Requirement: Determine how many lines in the entries below contain "infraszauna", and output only that number.

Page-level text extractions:
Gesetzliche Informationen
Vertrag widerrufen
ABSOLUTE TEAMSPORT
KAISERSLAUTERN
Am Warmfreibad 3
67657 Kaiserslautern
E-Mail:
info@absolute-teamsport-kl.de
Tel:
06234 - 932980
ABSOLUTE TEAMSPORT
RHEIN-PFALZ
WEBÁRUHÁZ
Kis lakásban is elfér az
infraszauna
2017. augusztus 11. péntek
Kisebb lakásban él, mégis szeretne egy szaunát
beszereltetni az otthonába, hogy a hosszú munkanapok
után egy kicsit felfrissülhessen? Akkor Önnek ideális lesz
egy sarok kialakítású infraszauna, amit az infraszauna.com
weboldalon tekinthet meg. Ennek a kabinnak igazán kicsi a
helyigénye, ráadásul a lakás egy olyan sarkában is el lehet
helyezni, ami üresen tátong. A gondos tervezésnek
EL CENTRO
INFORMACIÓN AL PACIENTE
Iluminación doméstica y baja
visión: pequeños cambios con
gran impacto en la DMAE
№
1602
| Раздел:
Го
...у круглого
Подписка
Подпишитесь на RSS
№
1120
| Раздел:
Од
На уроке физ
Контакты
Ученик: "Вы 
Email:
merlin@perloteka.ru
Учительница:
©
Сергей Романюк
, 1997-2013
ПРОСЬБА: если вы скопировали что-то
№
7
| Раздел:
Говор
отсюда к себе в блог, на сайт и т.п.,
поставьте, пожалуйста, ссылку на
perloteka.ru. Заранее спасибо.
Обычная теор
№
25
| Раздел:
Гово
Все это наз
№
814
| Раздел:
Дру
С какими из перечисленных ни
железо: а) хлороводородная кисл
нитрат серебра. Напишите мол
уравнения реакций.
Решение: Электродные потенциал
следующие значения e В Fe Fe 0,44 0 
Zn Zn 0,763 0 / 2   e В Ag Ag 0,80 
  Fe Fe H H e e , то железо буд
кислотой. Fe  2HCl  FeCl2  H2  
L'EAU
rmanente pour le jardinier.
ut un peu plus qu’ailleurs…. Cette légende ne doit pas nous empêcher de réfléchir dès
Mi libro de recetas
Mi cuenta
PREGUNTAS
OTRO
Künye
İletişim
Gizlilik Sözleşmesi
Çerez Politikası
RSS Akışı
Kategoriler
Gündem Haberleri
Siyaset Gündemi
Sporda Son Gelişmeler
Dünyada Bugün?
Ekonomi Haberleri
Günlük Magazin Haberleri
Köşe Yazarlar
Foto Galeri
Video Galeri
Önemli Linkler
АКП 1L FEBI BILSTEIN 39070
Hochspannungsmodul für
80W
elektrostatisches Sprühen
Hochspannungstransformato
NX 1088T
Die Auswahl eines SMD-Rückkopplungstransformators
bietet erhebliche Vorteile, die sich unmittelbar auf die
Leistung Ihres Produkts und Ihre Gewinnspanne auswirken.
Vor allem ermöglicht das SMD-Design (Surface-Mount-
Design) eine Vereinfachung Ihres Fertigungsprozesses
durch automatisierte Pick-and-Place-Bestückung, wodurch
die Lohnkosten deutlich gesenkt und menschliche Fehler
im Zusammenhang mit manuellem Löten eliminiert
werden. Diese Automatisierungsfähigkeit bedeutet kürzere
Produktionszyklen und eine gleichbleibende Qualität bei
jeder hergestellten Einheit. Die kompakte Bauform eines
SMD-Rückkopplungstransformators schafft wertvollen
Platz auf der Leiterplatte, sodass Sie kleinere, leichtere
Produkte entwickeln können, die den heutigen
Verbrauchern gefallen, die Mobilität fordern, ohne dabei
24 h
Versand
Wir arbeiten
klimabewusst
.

Task response: 2